Bold and wise, Ms Perumalmalai is a millennial agony aunt: a journalist giving advice on personal problems. She is stuck to her computer through this pandemic (like all of us)―but she has adapted quickly and is full of guidance for the restless and stir-crazy. In this regular feature in The Kodai Chronicle, she takes on your issues with family, neighbours and more.
Q1. I’m having a crazy time dealing with unlocking. I think I’m agoraphobic. Is it possible to still stay inside, Pity Paati, or should I be going crazy before the third wave hits?
Hi there, Re-Entry Anxiety.
While the easing of lockdown, which allows us to get back to friends, family and things we love, has many people excited, others, like you, are understandably feeling a bit more nervous about the situation. I’ve been feeling anxious myself when walking around Seven Roads these days, and have remarkably less patience with people, traffic and noise than before. I tried to express my displeasure by glaring at throngs of tourists, but I’m afraid the effect was dampened slightly by my face mask—I merely looked short-sighted. But I digress.
My point is that it’s perfectly natural to have FOGO, aka the fear of going out, after one year or more in lockdown. We’ve become so used to staying in our bubble of safety indoors, it feels strange to venture out. Now, if you truly want to continue staying at home, that’s completely fine. However, if your anxiety is interfering with what you really want your day-to-day life to be, then it’s a problem that needs to be addressed. You cannot live an eggshell life forever.

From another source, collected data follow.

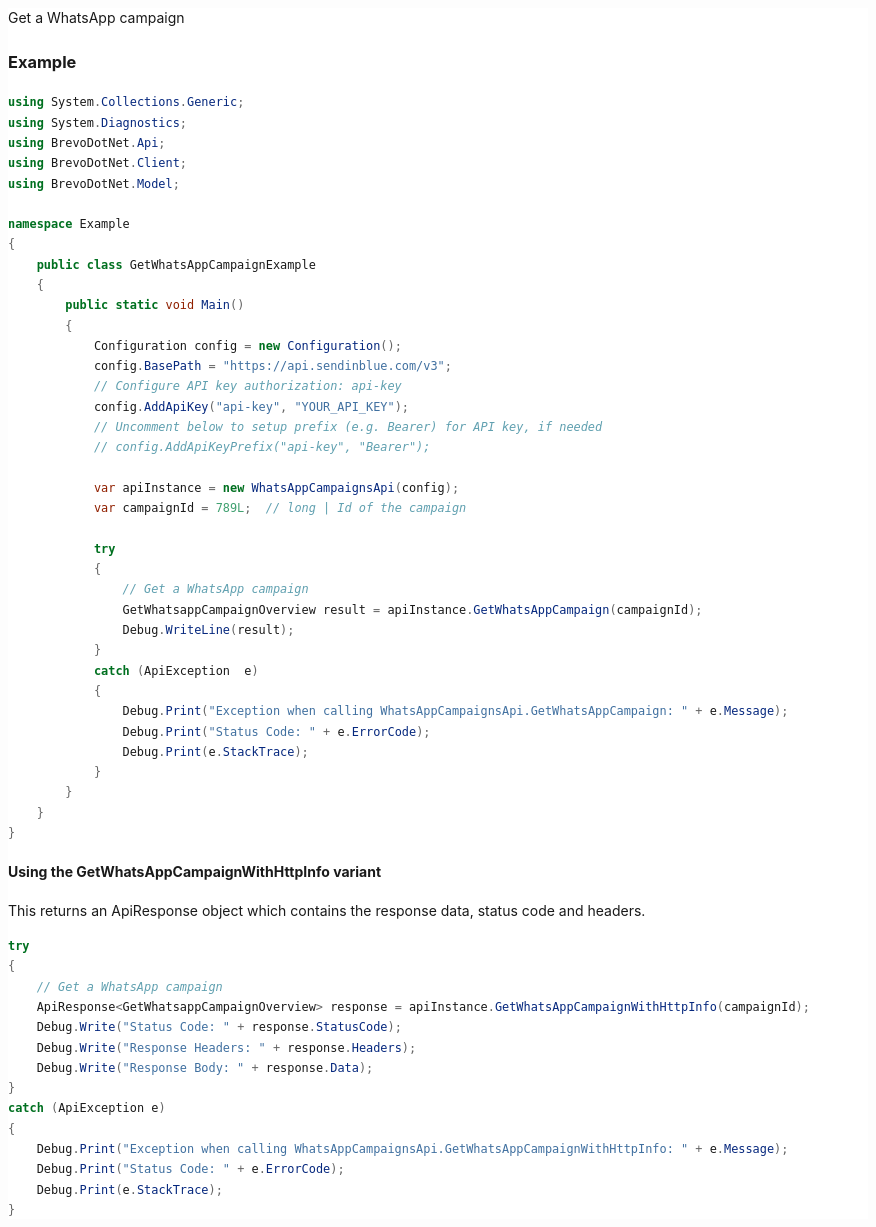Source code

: Get a WhatsApp campaign

### Example
```csharp
using System.Collections.Generic;
using System.Diagnostics;
using BrevoDotNet.Api;
using BrevoDotNet.Client;
using BrevoDotNet.Model;

namespace Example
{
    public class GetWhatsAppCampaignExample
    {
        public static void Main()
        {
            Configuration config = new Configuration();
            config.BasePath = "https://api.sendinblue.com/v3";
            // Configure API key authorization: api-key
            config.AddApiKey("api-key", "YOUR_API_KEY");
            // Uncomment below to setup prefix (e.g. Bearer) for API key, if needed
            // config.AddApiKeyPrefix("api-key", "Bearer");

            var apiInstance = new WhatsAppCampaignsApi(config);
            var campaignId = 789L;  // long | Id of the campaign

            try
            {
                // Get a WhatsApp campaign
                GetWhatsappCampaignOverview result = apiInstance.GetWhatsAppCampaign(campaignId);
                Debug.WriteLine(result);
            }
            catch (ApiException  e)
            {
                Debug.Print("Exception when calling WhatsAppCampaignsApi.GetWhatsAppCampaign: " + e.Message);
                Debug.Print("Status Code: " + e.ErrorCode);
                Debug.Print(e.StackTrace);
            }
        }
    }
}
```

#### Using the GetWhatsAppCampaignWithHttpInfo variant
This returns an ApiResponse object which contains the response data, status code and headers.

```csharp
try
{
    // Get a WhatsApp campaign
    ApiResponse<GetWhatsappCampaignOverview> response = apiInstance.GetWhatsAppCampaignWithHttpInfo(campaignId);
    Debug.Write("Status Code: " + response.StatusCode);
    Debug.Write("Response Headers: " + response.Headers);
    Debug.Write("Response Body: " + response.Data);
}
catch (ApiException e)
{
    Debug.Print("Exception when calling WhatsAppCampaignsApi.GetWhatsAppCampaignWithHttpInfo: " + e.Message);
    Debug.Print("Status Code: " + e.ErrorCode);
    Debug.Print(e.StackTrace);
}
```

The key to unlocking is to take it at your own pace, one step at a time. For instance, maybe start with going for walks in the early morning around the lake, which will ease you into being outside in the presence of a few people. Then work your way and confidence up to a Sunday market level. However, I would caution against going crazy with parties every day. Remember, there’s no rush.

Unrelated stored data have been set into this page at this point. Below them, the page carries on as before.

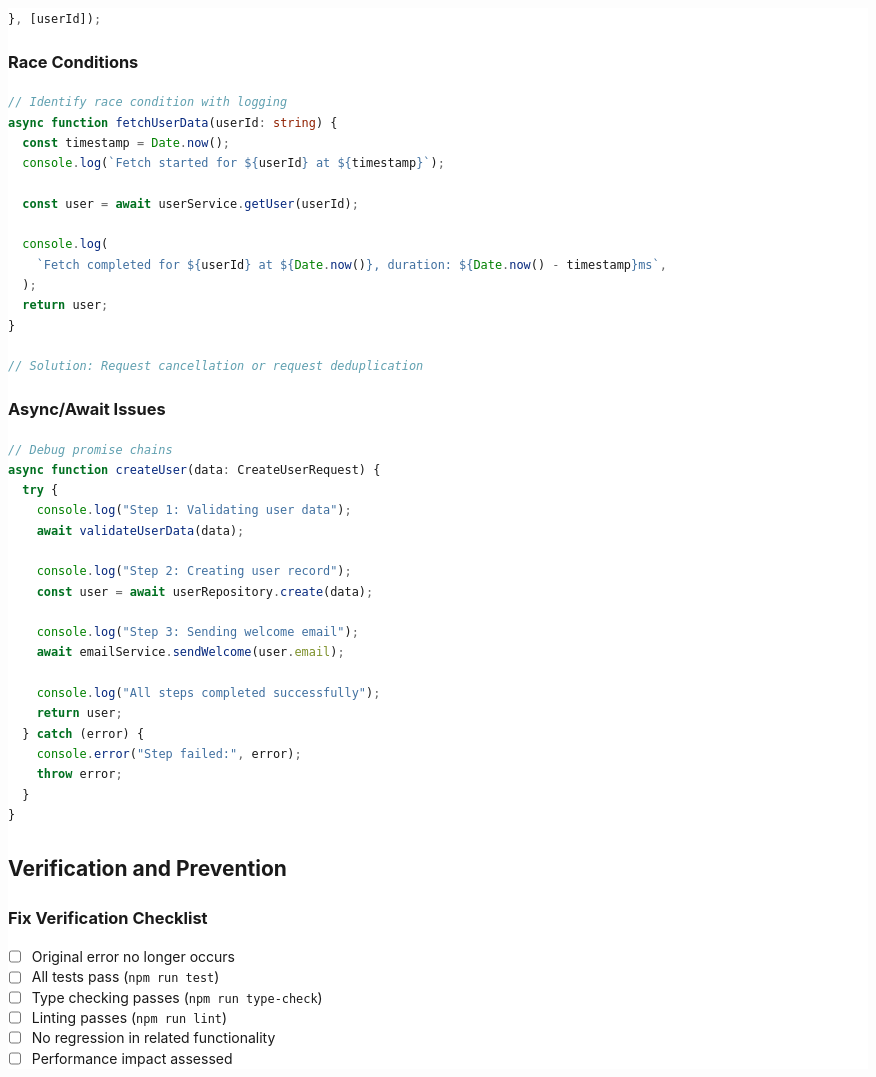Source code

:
 ```typescript
}, [userId]);
```

### Race Conditions

```typescript
// Identify race condition with logging
async function fetchUserData(userId: string) {
  const timestamp = Date.now();
  console.log(`Fetch started for ${userId} at ${timestamp}`);

  const user = await userService.getUser(userId);

  console.log(
    `Fetch completed for ${userId} at ${Date.now()}, duration: ${Date.now() - timestamp}ms`,
  );
  return user;
}

// Solution: Request cancellation or request deduplication
```

### Async/Await Issues

```typescript
// Debug promise chains
async function createUser(data: CreateUserRequest) {
  try {
    console.log("Step 1: Validating user data");
    await validateUserData(data);

    console.log("Step 2: Creating user record");
    const user = await userRepository.create(data);

    console.log("Step 3: Sending welcome email");
    await emailService.sendWelcome(user.email);

    console.log("All steps completed successfully");
    return user;
  } catch (error) {
    console.error("Step failed:", error);
    throw error;
  }
}
```

## Verification and Prevention

### Fix Verification Checklist

- [ ] Original error no longer occurs
- [ ] All tests pass (`npm run test`)
- [ ] Type checking passes (`npm run type-check`)
- [ ] Linting passes (`npm run lint`)
- [ ] No regression in related functionality
- [ ] Performance impact assessed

I’d also recommend learning some breathing and grounding techniques to soothe your anxiety when you’re out and about. It can also be helpful to recruit a friend or family member to come along with you when you make your first few trips into town.
Go get ‘em. God speed!
Q2. I’m trying to stay on in Kodai, but the city is calling me, PP. What to do? How can I have both?
Hello, I Want to Have My Cake and Eat It Too.

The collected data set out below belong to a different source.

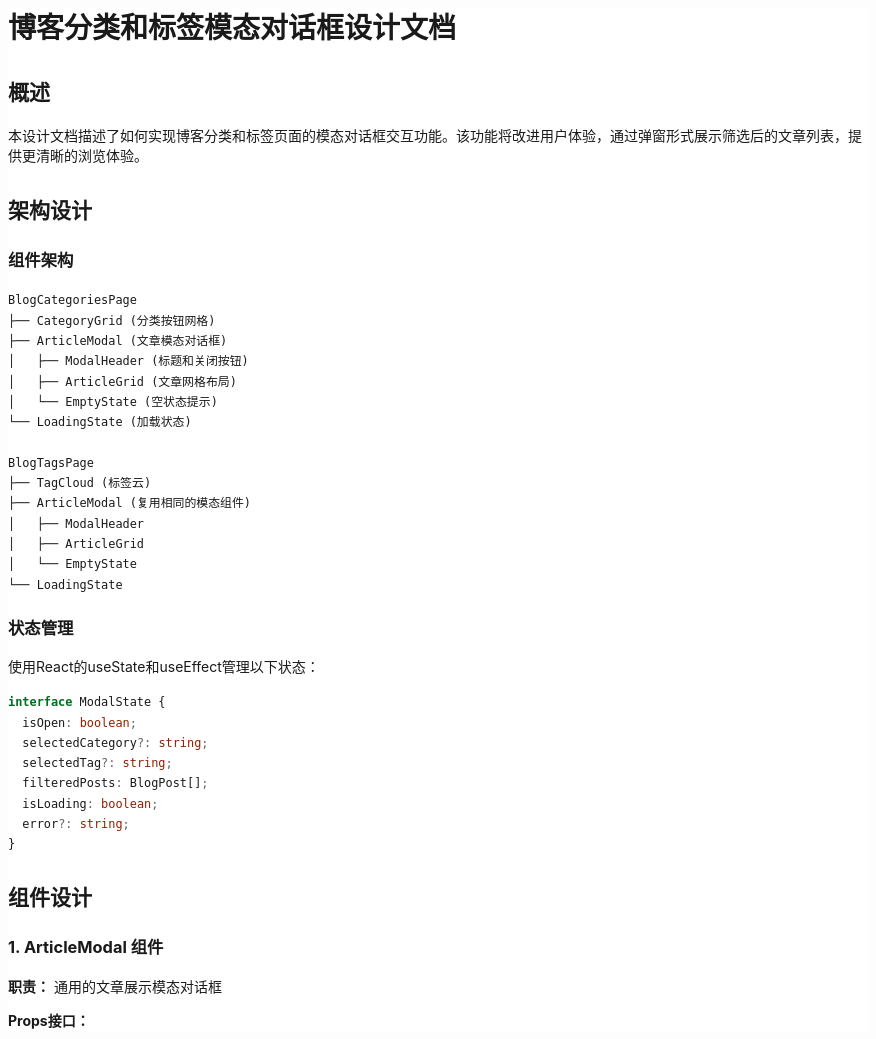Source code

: # 博客分类和标签模态对话框设计文档

## 概述

本设计文档描述了如何实现博客分类和标签页面的模态对话框交互功能。该功能将改进用户体验，通过弹窗形式展示筛选后的文章列表，提供更清晰的浏览体验。

## 架构设计

### 组件架构

```
BlogCategoriesPage
├── CategoryGrid (分类按钮网格)
├── ArticleModal (文章模态对话框)
│   ├── ModalHeader (标题和关闭按钮)
│   ├── ArticleGrid (文章网格布局)
│   └── EmptyState (空状态提示)
└── LoadingState (加载状态)

BlogTagsPage
├── TagCloud (标签云)
├── ArticleModal (复用相同的模态组件)
│   ├── ModalHeader
│   ├── ArticleGrid
│   └── EmptyState
└── LoadingState
```

### 状态管理

使用React的useState和useEffect管理以下状态：

```typescript
interface ModalState {
  isOpen: boolean;
  selectedCategory?: string;
  selectedTag?: string;
  filteredPosts: BlogPost[];
  isLoading: boolean;
  error?: string;
}
```

## 组件设计

### 1. ArticleModal 组件

**职责：** 通用的文章展示模态对话框

**Props接口：**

Luckily, you might not have to choose! Thanks to the rise of remote work, many companies are pivoting to a distributed workforce model, ie a majority of the team works from their homes. This means that you can live in and work from Kodai but may be asked to visit the company headquarters (presumably in one of the major metropolitan cities in the country) once a month, or something along these lines. So tackle your company’s HR team and figure out a work model that suits you. Hopefully, this means no hard choices, Sophie.
Either way, if you’re missing the lure of the big city, a weekend break may be exactly what you need. Why not spend a couple of days in that city you’re missing and satiate your craving for junk food, H&M, movies at a multiplex or whatever else your heart desires. Then, with shopping bags full, you can return to the peace and quiet of Kodai. Win-win.
Q3. Like many folks in Kodai, I have a resident bison in my compound. If we don’t get to our verandah first, he claims it for the evening, and there goes dinner and music al fresco (our standard Kodai evening entertainment). Any tips?
Hi there, Bison Be Gone/Oh My Gaur!
A thrilling sight in the Shola or strolling nonchalantly around town, a bison is less than charming when it’s selfishly hogging your verandah space night after night. How rude. Clearly, a little etiquette training is in order.
Bison are intelligent, stubborn and not easily put off. Shouting in a bison’s face and throwing things at it, as many tourists have learned to their detriment, is bad for all concerned.
Instead, if you can’t put up fencing of some kind, which some Kodai residents try, your first line of defence should be to set up deterrents that may discourage the bison from visiting, such as a string of empty tin cans that make a noisy rattle with the breeze. If that fails, you can try blasting AC/DC’s ‘Hells Bells’ through loudspeakers. I’m not sure why bison all over the world harbour an overwhelming hatred of these rock legends, but evidently, it works. You can also opt for visual scare devices like reflective tape or ribbons. And do reach out to the Forestry Department for further assistance.
Try as much as possible to let the bison know that this is human territory. Hopefully, it’ll get the hint. If not, it sounds like you’re going to be having more daytime revelry, till Kodai figures out this situation! Not such a bad thing, if you, like me, are having a tough time coming up with excuses not to party at the moment.